Lets see if we can optimize C, gamma, or the kernel type to improve the model accuracy using the convenient gridsearchCV function.

In [25]:
from sklearn.model_selection import GridSearchCV

#setting diferent parameters for the model to use
parameters = {'C': [0.1, 1, 10, 100], 'gamma': [1, 0.1, 0.01, 0.001], 'kernel': ['rbf', 'linear','poly']}

#creates models with different paramaters
grid_search_model = GridSearchCV(SVC(), parameters)

#fits the model to training data
grid_search_model.fit(X_train, y_train)

#finds and prints the optimized paramaters
grid_search_model.best_estimator_

SVC(C=10, gamma=0.01)

It looks like increasing C from 1 to 10 is suggested to improve the models preformance. Lets see:

In [26]:
# generates the optimized model
sonar_SVC_OP= SVC(C=100, gamma=0.01)

# Training the optimized model
sonar_SVC_OP.fit(X_train, y_train)

#accuracy check test and train
accuracy_test_OP = sonar_SVC_OP.score(X_test, y_test)
accuracy_train_OP = sonar_SVC_OP.score(X_train, y_train)
print(f"Optimized model train set accuracy: {accuracy_train_OP*100:0.2f}%")
print(f"Optimized model test set accuracy: {accuracy_test_OP*100:0.2f}%")

Optimized model train set accuracy: 100.00%
Optimized model test set accuracy: 95.24%


This indeed improved the model's performance by increasing the training accuracy to 100% and the test accuracy to 95%. It worked!

## Conclusion
In this notebook we went through the machine learning process on the rock and mine data set using a support vector machine model. Important preprocessing step was applying a Z score normalization. The data set was split 80:20 and the SVC function from SKlearn was used to generate an initial model performance of 85.7% on the test set. Then the C parameter was optimized to 10 resulting in a improved model with a test set accuracy of 95%.

The first notable thing of this example was using the Z_score normalization which I found to be interesting because I've heard this value and seen it referenced in lab reports or statistics but never actually seen it applied in a data set that I've manipulated. I'm impressed at how well support vector machine modeling can work on a 60 dimensional data set and that this model performed better than the perceptron which is the base of the neural Nets which are all of the rave these days. Finally I'm continuously impressed at the power of these SK learn functions and how so much can be accomplished with so few lines of code, sure beats having to write all this stuff out by hand.

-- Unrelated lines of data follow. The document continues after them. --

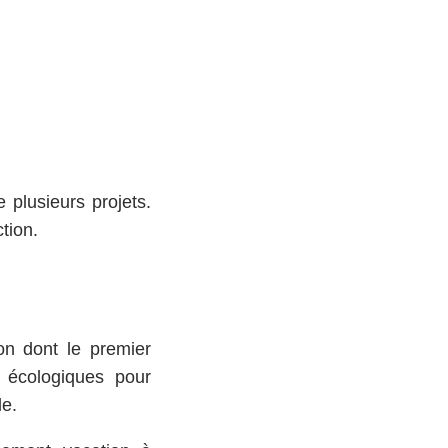
 plusieurs projets.
tion.
on dont le premier
 écologiques pour
le.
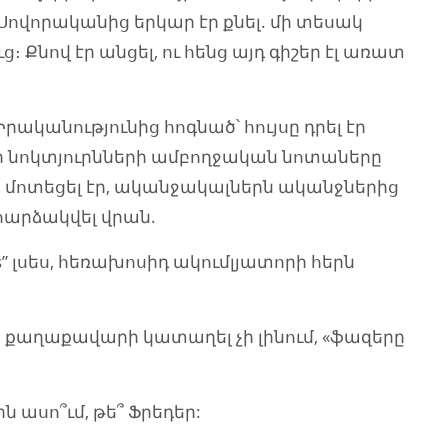
 Սովորականից երկար էր քնել. մի տեսակ
։ Քնով էր անցել, ու հենց այդ գիշեր էլ առատ
ականությունից հոգնած՝ հույսը դրել էր
՝ իր նոկտյուրնների ամբողջական նոտաները
մոտեցել էր, ականջակալներն ականջներից
ն հարձակվել վրան.
nalds” լսես, հեռախոսիդ ակումլյատորի հերն
է, քաղաքավարի կատաղել չի լինում, «ֆազերը
ին ասո՞ւմ, թե՞ Ֆրեդեր:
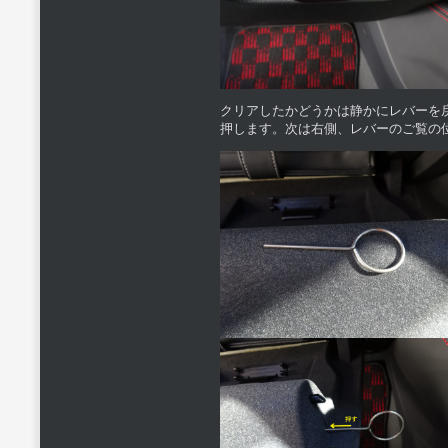
クリアしたかどうかは静かにレバーを
押します。次は右側、レバーのご覧の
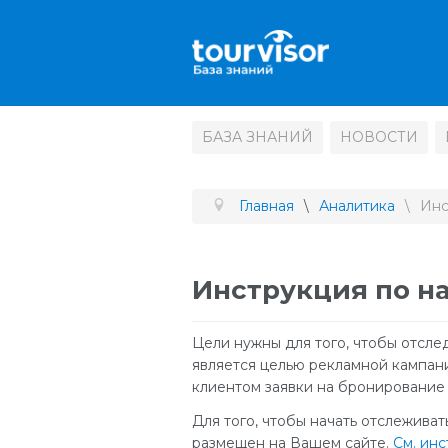
БАЗА ЗНАНИЙ
НОВОСТИ
Главная
Аналитика
Инс
Инструкция по на
Цели нужны для того, чтобы отсле
является целью рекламной кампан
клиентом заявки на бронирование 
Для того, чтобы начать отслеживат
размещен на Вашем сайте.
См. ин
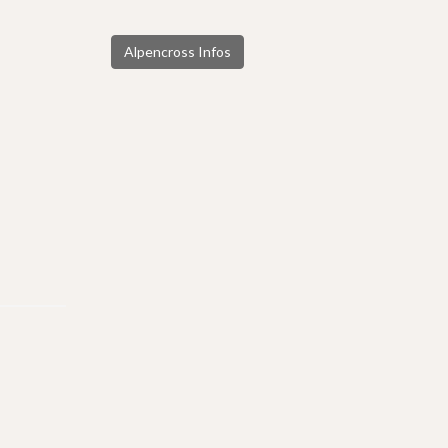
Alpencross Infos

The model was optimized using a grid search CV function to find the best parameters based off of gamma ,C, and kernel selection. This was done in the perceptron problem to hyper tuned that model and it performed well in this example by identifying in increase of C to a value of 10 improving the models performance to 95% accuracy.

An additional step that we could take to improve the performance of the classifier would be to reduce the dimensionality of the data set this. This worked on the perceptron example and with 60 features of the dataset used in the SVC example I could see it improving accuracy further. SKlearn documentation also lists many other parameters beyond kernel, gamma, and C that could be optimized, but its not clear if these will influence beyond the three primary parameters of gamma, C and kernel selection.